Cela faisait bien 12 ans (date de mon exil en terres lyonnaises) que je ne m’étais pas rendu au Trabendo. Je me fraye un chemin entre les files allant vers la Philharmonie de Paris et celle, impressionnante, pour le concert de Georgio au Zenith afin de retrouver une de mes salles favorites. Peu de choses ont changé depuis mon dernier passage, si ce n’est l’ajout appréciable d’écriteaux rigolos, de hot dogs vegans et de stickers transpédégouines: le Trabendo est toujours cette excellente salle de concert bizarrement asymétrique avec sa rampe qui ressemble à un musée d’art moderne.
Nous sommes encore en petit comité quand les néerlandaises de The Klittens arrivent sur la pointe des pieds. Si les 5 filles qui composent le groupe semblent timides au moment de s’adresser au public, elles déploient sans mal leur musique évoquant tout autant la pop indé minimaliste de leurs compatriotes Voicst que le mouvement riot grrrl, un mix qui les rapproche de (feu?) Lemuria. Les 30 minutes du set se savourent tel un apéritif convivial – avec un bonus exotique à l’image ce titre interprété en allemand avec un fameux accent flamand, un vrai petit bonbon pour mes oreilles.
Après un entracte rapide qui voit l’intervention d’une régie majoritairement féminine, les Otoboke Beaver débarquent dans leurs robes à fleur ajustées tout droit sorties des années 60. La curiosité du jour que représentent les 4 japonaises a attiré nombre de vieux punks et de nipponophiles (je suis bi-classé) mais ce n’est clairement pas ce soir qu’on fera péter la jauge de la salle. Pas de tour de chauffe néanmoins, la foule est immédiatement chauffée à blanc par l’immense énergie des premiers titres malgré un son de basse un poil trop prononcés en façade.
On pourrait décrire le style musical de Otoboke Beaver comme un maelstrom punk garage qui fait penser à The Hives période Barely Legal, où aucun motif ne durerait plus de 45 secondes. Cela implique une avalanche de breaks et des changements de rythmes radicaux avec des pointes de vitesse à la limite du blast qui succèdent à des interludes pop folk enjouées. Guidé par le contraste ludique entre la puissante voix lead claire et les chœurs plus rauques de la guitariste, ce bordel constant demande tout de même une sacrée technicité surtout au niveau de la batterie. L’enchaînement était tel qu’à un moment je me demande si je n’assiste pas à un concert de mathcore…

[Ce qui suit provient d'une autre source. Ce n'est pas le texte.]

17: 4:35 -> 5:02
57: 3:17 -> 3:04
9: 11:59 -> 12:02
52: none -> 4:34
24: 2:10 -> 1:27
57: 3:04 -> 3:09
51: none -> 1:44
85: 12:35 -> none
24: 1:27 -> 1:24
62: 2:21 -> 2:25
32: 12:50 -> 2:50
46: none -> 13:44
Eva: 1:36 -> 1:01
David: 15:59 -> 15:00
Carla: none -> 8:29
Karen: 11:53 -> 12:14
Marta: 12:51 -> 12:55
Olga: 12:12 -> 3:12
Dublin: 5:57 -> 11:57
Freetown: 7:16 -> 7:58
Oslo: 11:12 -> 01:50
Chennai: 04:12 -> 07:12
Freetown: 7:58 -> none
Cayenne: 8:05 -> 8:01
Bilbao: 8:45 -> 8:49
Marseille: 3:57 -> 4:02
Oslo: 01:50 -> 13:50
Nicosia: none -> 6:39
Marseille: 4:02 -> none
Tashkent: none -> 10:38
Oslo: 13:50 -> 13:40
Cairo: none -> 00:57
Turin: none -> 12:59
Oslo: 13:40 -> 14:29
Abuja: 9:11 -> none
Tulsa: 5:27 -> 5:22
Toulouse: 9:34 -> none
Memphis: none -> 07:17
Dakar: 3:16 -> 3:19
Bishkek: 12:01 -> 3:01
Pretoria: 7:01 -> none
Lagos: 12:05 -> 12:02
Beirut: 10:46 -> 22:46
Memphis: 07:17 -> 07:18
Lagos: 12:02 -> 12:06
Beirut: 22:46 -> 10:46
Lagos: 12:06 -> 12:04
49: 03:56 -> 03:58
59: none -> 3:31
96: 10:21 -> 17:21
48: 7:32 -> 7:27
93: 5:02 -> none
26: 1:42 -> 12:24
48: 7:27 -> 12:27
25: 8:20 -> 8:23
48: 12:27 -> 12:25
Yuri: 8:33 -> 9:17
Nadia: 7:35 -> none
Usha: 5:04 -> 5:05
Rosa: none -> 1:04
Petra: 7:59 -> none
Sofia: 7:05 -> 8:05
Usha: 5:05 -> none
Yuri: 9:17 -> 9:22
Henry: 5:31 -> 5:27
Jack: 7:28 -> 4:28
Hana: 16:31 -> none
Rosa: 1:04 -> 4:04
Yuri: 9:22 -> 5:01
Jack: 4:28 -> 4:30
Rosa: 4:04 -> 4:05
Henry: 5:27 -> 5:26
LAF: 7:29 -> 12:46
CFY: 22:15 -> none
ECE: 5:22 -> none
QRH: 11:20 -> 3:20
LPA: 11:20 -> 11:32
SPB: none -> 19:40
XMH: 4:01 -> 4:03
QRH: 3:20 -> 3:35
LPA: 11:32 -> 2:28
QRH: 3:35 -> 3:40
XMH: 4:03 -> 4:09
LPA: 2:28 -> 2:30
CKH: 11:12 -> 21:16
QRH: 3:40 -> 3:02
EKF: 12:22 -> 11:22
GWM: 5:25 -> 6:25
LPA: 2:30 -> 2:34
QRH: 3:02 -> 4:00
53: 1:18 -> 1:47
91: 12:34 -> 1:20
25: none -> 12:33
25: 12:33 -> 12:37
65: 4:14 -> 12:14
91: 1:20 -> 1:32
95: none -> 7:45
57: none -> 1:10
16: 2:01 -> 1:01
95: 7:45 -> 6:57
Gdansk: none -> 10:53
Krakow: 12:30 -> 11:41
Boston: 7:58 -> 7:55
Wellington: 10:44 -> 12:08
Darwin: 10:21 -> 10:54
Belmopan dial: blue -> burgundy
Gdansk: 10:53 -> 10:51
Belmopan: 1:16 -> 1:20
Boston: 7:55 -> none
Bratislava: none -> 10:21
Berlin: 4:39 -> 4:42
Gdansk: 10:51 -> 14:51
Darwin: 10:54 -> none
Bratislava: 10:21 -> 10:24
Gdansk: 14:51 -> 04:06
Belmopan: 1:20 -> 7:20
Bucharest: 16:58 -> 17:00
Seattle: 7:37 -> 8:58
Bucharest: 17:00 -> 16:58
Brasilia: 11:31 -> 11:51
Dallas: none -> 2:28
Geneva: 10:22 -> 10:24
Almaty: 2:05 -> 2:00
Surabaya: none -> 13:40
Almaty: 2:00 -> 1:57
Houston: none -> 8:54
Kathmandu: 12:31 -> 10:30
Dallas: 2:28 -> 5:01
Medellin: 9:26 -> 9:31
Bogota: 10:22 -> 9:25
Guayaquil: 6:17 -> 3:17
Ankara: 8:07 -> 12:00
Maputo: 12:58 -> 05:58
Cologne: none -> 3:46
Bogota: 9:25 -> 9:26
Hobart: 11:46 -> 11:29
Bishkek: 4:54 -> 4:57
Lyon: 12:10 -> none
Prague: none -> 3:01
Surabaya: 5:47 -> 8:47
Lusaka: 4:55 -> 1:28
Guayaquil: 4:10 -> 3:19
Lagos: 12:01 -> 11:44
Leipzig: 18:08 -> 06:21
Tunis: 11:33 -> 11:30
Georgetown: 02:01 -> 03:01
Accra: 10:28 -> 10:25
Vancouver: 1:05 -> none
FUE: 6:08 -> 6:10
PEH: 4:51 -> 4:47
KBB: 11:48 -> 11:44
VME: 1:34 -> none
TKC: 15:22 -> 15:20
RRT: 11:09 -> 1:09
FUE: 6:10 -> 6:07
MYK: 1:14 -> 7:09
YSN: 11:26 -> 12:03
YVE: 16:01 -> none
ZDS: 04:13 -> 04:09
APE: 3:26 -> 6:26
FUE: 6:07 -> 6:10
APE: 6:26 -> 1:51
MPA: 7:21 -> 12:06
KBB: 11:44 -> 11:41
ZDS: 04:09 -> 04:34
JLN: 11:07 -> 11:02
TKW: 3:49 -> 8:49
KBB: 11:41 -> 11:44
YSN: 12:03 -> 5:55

Douce soirée japonaise ce soir au Trabendo avec les Otoboke Beaver ! pic.twitter.com/rtbu8xKgcz
— Etienne Mineur (@etienne_mineur) May 13, 2023
Je ne retiens évidemment aucune mélodie mais c’est vraiment fun d’assister à un tel spectacle. Otoboke Beaver maîtrise l’art du contrepied quand il s’agit d’interaction avec le public: l’ambiance du concert oscille tout du long entre joie communicative et vent glacial. On ne pourra pas accuser la barrière de la langue vu que le dialogue incombait surtout à la guitariste qui usait d’un anglais assez compréhensible. Les premiers échanges scène / public sont chaleureux – la guitariste sus nommée se jette dans la foule au moment de présenter des musiciennes – mais les choses se gâtent quand le groupe s’immobilise, attendant visiblement le silence pour reprendre le set.
Après deux bonnes minutes d’invectives en tous genres donc un “Macron Démission” repris dans quasi tout le public, les japonaises comprennent que nous sommes un peuple qui ne ferme pas sa gueule si facilement. S’ensuit plusieurs passages passif agressif entre la salle qui s’agace des injonctions au silence et le quatuor qui s’impatiente à chaque coupure mais qui garde un enthousiasme jamais démenti. Mon moment préféré est celui où la chanteuse raconte joyeusement sa découverte de la gastronomie française entre deux distributions de doigts d’honneurs à toute la fosse, visage fermé. A moins que ce soit cet instant improbable pendant lequel elle pique la montre d’un type au premier rang et la jette loin dans la fosse.
Vous voulez un rappel ? Voici un mini morceau de 20 secondes (littéralement) et rideau, non sans une photo commémorative et un dernier doigt d’honneur en guise d’au revoir. Musique furibarde et atmosphère bizarre: Je voulais un concert surprenant, j’en ai eu pour mon argent.